The rat scratched behind one ear, somehow keeping his balance while he did it. Admirable. “All the wishes in fairy tales come at a price. Then there’s ‘The Monkey’s Paw.’ Remember that one?”

“Even in a dream,” Drew said, “I would not trade my wife or either of my kids for an oat opera with no literary pretensions.”

As the words came out of his mouth, he realized that was why he had seized the idea of Bitter River so unquestioningly; his plot-driven western would never be stacked up against the next Rushdie or Atwood or Chabon. Not to mention the next Franzen.

“I would never ask you to,” the rat said. “Actually, I was thinking of Al Stamper. Your old department head.”
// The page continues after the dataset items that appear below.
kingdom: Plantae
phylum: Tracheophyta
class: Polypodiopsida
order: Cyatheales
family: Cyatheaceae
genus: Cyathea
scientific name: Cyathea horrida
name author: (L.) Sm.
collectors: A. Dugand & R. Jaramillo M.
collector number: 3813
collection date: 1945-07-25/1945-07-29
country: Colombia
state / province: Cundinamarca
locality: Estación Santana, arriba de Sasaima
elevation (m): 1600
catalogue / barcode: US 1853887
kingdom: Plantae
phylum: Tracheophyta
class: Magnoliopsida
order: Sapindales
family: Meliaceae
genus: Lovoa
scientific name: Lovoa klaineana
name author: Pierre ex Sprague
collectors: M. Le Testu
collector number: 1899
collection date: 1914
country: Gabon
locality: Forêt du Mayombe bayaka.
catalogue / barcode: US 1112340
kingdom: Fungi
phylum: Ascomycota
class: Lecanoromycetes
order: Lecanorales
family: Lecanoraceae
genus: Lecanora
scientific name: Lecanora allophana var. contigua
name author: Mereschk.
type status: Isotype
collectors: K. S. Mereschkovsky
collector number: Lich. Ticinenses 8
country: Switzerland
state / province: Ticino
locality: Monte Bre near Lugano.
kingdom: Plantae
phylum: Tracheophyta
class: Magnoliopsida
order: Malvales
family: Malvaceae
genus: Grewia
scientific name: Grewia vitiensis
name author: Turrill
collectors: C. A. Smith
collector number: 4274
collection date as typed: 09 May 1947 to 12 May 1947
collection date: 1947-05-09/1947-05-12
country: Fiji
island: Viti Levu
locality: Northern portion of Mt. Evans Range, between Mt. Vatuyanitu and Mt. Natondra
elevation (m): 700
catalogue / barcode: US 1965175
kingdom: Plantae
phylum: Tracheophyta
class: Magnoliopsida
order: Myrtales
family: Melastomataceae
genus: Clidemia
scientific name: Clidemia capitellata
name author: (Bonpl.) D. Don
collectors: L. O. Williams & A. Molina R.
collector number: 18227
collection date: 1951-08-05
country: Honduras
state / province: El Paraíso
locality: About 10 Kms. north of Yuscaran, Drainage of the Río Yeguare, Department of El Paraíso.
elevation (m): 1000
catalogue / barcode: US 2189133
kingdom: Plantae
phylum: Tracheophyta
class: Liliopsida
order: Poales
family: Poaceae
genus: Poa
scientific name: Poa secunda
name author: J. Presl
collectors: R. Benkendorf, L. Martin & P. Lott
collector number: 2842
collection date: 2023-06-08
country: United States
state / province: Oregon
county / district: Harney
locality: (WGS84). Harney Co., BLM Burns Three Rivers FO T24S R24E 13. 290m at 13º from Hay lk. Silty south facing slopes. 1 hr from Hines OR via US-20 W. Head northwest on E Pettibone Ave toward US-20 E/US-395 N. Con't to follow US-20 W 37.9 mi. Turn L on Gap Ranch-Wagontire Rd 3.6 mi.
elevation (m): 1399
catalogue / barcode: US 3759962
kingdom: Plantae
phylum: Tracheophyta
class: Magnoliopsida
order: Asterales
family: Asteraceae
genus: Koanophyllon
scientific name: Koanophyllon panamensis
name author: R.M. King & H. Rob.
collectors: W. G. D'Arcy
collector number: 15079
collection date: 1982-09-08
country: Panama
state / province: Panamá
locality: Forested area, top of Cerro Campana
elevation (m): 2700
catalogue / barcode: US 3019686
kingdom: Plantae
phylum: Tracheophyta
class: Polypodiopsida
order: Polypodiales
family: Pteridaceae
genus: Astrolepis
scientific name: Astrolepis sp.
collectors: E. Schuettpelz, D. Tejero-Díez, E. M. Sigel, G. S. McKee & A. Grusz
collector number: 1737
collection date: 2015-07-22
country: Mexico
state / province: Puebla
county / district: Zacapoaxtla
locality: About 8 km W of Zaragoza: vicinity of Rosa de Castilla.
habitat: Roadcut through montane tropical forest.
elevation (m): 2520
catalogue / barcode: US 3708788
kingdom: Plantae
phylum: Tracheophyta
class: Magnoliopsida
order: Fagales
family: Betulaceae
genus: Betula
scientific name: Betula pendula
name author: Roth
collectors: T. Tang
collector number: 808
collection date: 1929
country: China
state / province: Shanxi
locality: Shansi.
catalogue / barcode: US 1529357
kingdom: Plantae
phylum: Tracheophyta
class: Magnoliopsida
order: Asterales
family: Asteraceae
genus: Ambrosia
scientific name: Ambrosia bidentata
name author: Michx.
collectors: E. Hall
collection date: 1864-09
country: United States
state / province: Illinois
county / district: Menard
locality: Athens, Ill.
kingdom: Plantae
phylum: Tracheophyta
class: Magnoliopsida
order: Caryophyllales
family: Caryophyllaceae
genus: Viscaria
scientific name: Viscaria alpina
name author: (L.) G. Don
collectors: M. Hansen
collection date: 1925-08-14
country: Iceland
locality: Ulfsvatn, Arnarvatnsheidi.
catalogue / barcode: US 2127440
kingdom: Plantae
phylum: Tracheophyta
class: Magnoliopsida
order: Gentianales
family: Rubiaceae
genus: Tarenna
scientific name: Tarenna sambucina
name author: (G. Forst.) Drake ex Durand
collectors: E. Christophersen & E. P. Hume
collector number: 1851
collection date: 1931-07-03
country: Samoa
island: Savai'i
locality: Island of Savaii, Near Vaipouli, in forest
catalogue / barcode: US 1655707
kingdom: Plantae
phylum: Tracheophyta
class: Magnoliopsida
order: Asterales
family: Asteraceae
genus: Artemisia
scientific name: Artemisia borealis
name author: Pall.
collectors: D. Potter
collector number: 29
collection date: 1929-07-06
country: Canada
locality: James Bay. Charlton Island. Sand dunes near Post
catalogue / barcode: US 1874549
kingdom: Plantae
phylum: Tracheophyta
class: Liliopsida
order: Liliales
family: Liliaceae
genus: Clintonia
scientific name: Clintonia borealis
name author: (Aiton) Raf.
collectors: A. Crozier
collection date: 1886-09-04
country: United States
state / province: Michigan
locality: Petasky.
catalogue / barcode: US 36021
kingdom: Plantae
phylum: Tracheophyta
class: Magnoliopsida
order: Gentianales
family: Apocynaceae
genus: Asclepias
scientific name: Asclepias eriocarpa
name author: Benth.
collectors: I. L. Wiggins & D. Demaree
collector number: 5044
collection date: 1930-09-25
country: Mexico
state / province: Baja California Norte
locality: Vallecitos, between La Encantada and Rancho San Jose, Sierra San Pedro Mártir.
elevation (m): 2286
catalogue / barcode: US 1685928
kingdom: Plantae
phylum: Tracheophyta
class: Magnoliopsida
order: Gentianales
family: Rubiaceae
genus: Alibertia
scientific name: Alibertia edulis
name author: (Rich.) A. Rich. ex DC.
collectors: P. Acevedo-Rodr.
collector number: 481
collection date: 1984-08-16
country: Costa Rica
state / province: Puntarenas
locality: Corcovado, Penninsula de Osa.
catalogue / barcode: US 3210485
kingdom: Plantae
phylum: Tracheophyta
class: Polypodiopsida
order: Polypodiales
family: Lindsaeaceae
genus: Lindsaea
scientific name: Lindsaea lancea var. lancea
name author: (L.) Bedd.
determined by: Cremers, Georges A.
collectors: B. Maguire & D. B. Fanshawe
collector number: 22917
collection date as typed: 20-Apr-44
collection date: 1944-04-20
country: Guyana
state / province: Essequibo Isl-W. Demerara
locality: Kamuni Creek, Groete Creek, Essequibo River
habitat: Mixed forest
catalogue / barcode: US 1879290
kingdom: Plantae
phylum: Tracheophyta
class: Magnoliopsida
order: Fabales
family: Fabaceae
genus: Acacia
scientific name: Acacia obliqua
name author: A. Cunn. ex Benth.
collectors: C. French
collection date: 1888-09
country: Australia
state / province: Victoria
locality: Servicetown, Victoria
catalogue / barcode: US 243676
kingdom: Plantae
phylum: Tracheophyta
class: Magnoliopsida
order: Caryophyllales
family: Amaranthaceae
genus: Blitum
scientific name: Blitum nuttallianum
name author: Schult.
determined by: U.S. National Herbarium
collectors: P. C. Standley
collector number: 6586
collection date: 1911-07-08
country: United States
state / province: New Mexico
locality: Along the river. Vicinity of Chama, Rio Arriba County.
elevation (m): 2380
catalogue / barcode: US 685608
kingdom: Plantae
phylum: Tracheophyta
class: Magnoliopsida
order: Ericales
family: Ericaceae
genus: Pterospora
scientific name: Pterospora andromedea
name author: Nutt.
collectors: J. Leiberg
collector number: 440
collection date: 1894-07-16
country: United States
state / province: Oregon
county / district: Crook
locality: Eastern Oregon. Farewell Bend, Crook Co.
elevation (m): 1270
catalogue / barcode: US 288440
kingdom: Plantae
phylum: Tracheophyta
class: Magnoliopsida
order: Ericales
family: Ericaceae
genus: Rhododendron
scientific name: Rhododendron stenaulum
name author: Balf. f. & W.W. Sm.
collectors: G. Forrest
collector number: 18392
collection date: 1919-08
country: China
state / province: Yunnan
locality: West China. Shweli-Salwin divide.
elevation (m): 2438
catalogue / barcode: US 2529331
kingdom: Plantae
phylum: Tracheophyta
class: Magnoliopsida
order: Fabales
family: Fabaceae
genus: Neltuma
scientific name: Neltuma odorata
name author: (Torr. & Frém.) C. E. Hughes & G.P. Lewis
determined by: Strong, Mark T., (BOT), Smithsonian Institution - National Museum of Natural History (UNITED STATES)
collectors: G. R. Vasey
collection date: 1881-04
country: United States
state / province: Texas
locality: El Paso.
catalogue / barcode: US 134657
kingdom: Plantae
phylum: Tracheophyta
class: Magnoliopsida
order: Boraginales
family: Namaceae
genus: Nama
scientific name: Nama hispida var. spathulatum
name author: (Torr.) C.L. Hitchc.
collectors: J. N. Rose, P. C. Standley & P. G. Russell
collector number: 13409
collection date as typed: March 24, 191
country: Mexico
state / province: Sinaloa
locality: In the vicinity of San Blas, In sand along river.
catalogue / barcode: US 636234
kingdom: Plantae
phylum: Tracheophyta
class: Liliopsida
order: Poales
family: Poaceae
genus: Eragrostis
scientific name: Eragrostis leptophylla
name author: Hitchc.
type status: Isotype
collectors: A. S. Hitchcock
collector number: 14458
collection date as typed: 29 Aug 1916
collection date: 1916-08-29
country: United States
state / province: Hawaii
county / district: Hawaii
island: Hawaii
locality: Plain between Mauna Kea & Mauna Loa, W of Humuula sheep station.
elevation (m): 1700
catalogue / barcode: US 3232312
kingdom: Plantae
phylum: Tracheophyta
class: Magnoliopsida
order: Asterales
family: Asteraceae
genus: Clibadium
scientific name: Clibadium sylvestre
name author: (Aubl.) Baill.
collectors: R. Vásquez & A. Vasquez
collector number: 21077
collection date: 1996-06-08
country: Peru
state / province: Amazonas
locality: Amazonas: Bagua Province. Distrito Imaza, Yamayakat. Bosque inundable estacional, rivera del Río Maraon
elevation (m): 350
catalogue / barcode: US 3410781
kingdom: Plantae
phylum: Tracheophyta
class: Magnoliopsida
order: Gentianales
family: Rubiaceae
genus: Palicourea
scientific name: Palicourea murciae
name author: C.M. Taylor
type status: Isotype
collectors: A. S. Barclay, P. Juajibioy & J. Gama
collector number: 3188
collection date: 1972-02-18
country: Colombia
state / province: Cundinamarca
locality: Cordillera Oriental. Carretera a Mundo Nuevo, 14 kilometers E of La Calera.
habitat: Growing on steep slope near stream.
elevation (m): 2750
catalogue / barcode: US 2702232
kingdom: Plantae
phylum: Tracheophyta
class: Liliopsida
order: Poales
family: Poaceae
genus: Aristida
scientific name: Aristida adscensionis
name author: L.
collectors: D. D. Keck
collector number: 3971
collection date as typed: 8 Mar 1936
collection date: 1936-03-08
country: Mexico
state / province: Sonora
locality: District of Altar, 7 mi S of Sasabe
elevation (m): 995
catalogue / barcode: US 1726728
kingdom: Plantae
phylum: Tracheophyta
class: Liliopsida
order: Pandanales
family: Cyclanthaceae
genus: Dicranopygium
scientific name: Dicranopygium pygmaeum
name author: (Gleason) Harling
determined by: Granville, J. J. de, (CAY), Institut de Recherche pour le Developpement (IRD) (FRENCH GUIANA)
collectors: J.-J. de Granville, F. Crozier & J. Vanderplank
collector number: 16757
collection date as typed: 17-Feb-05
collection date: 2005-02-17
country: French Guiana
That silenced Drew. He just looked at the rat, which looked back with those beady black eyes. The wind blew around the cabin, sometimes gusting hard enough to shake the walls; the sleet rattled.

Pancreatic, Al had said when Drew commented on his startling weight loss. But, he had added, there was no need for anyone to be crafting obituaries just yet. The docs caught it relatively early. Confidence is high.

Looking at him, though—sallow skin, sunken eyes, lifeless hair—Drew had felt no confidence whatsoever. The key word in what Al had said was relatively. Pancreatic cancer was sly; it hid. The diagnosis was almost always a death sentence. And if he did die? There would be mourning, of course, and Nadine Stamper would be the chief mourner—they had been married for something like forty-five years. The members of the English Department would wear black armbands for a month or so. The obituary would be long, noting Al’s many accomplishments and awards. His books on Dickens and Hardy would be mentioned. But he was seventy-two at least, maybe even seventy-four, and nobody would say he died young, or with his promise unfulfilled.

Meanwhile, the rat was looking at him, its pink paws now curled against its furry chest.

What the hell? Drew thought. It’s only a hypothetical question. And one inside a dream, at that.

“I guess I’d take the deal and make the wish,” Drew said. Dream or no dream, hypothetical question or not, he felt uneasy saying it. “He’s dying, anyway.”

“You finish your book and Stamper dies,” the rat said, as if to make sure Drew understood.

Drew gave the rat a cunning sideways look. “Will the book be published?”

“I’m authorized to grant the wish if you make it,” the rat said. “I’m not authorized to predict the future of your literary endeavor. Were I to guess…” The rat cocked his head. “I’d guess it will be. As I said, you are talented.”